- Born: 18 June 1970 Rosario, Santa Fe, Argentina
- Died: 11 March 2022 (aged 51) Buenos Aires, Argentina
- Occupations: Journalist; producer; radio and television presenter;
- Years active: 1999–2022
- Spouses: ; Mariana Basualdo ​ ​(before 2005)​ ; Carmen Bárbaro ​ ​(m. 2008⁠–⁠2014)​
- Partner(s): Eugenia Quibel (2015–2022)
- Children: 2

= Gerardo Rozín =

Argentine journalist, producer and presenter (1970–2022)

Gerardo Rozín (/es-419/; 18 June 1970 – 11 March 2022) was an Argentine journalist, producer and radio and television presenter.

==Career==
Rozín recounted that he was initiated into journalism by a friend when he was 12 years old.

Rozín was the producer of the television program Sábado Bus, hosted by Nicolás Repetto, in which he was also in charge of the segment "The Animal Question" that later continued as an independent program.
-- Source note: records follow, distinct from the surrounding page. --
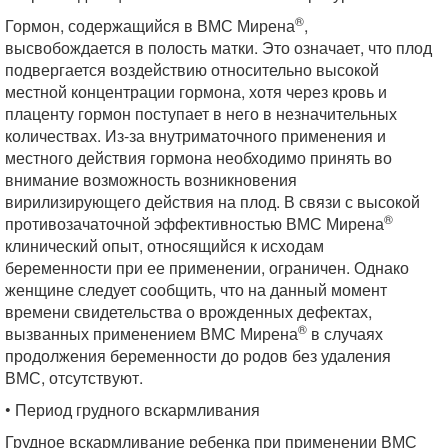
®
Гормон, содержащийся в ВМС Мирена
,
высвобождается в полость матки. Это означает, что плод
подвергается воздействию относительно высокой
местной концентрации гормона, хотя через кровь и
плаценту гормон поступает в него в незначительных
количествах. Из-за внутриматочного применения и
местного действия гормона необходимо принять во
внимание возможность возникновения
вирилизирующего действия на плод. В связи с высокой
®
противозачаточной эффективностью ВМС Мирена
клинический опыт, относящийся к исходам
беременности при ее применении, ограничен. Однако
женщине следует сообщить, что на данный момент
времени свидетельства о врожденных дефектах,
®
вызванных применением ВМС Мирена
в случаях
продолжения беременности до родов без удаления
ВМС, отсутствуют.
• Период грудного вскармливания
Грудное вскармливание ребенка при применении ВМС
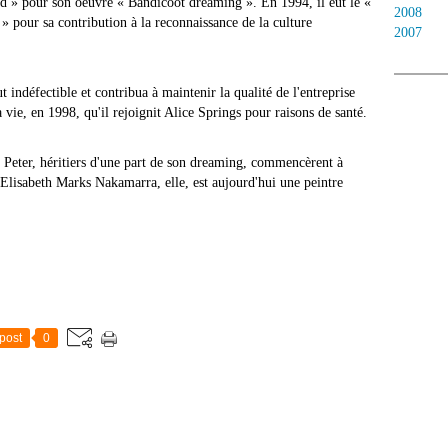
rd » pour son oeuvre « Bandicoot dreaming ». En 1994, il eut le «
2008
» pour sa contribution à la reconnaissance de la culture
2007
 indéfectible et contribua à maintenir la qualité de l'entreprise
a vie, en 1998, qu'il rejoignit Alice Springs pour raisons de santé.
s, Peter, héritiers d'une part de son dreaming, commencèrent à
 Elisabeth Marks Nakamarra, elle, est aujourd'hui une peintre
post
0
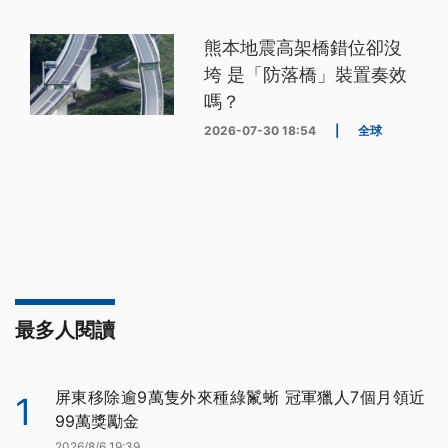
熊本地震高架橋錯位卻沒
垮 是「防落橋」裝置奏效
嗎？
2026-07-30 18:54
|
全球
最多人閱讀
屏東移除逾9萬隻外來種綠鬣蜥 冠軍獵人7個月領近
1
99萬獎勵金
2026/8/6 19:39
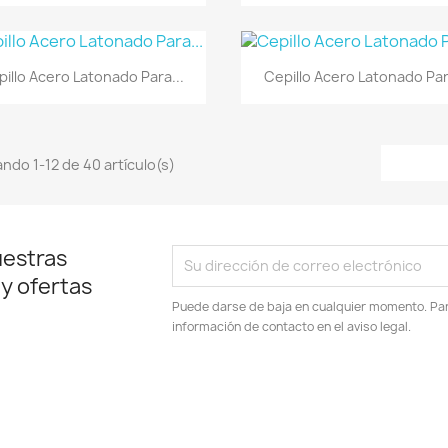
Vista rápida
Vista rápida


illo Acero Latonado Para...
Cepillo Acero Latonado Par
ndo 1-12 de 40 artículo(s)
uestras
 y ofertas
Puede darse de baja en cualquier momento. Para
información de contacto en el aviso legal.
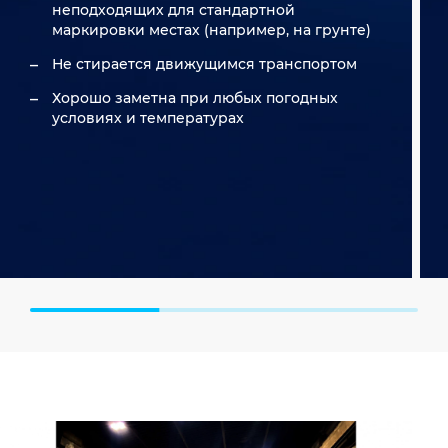
неподходящих для стандартной
маркировки местах (например, на грунте)
Не стирается движущимся транспортом
Хорошо заметна при любых погодных
условиях и температурах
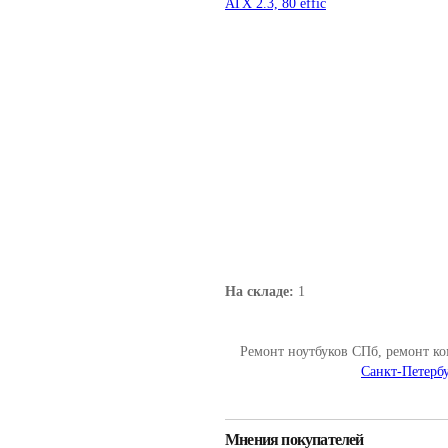
ATX 2.3, 80 effic
На складе:
1
Ремонт ноутбуков СПб, ремонт к
Санкт-Петербу
Мнения покупателей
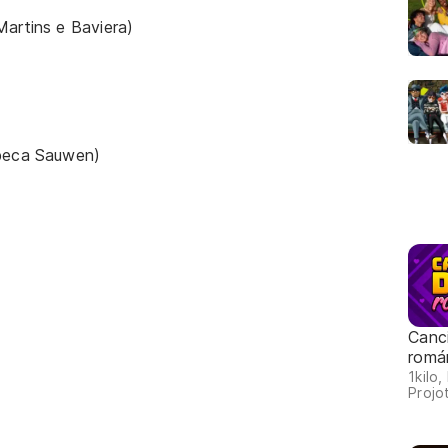
Martins e Baviera)
ebeca Sauwen)
Canc
romá
1kilo,
Projot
He was also the producer of Hora Clave, a political program hosted by Mariano Grondona, and of Georgina and You, with Georgina Barbarossa

From 2015 to 2017, he co-hosted Morfi, Todos a la Mesa from Monday to Friday, firstly with Carina Zampini, and then in the last season with Argentine model Zaira Nara.

==Personal life==
Rozín died in Buenos Aires on 11 March 2022, at the age of 51. He had been diagnosed with a malignant brain tumour a year prior.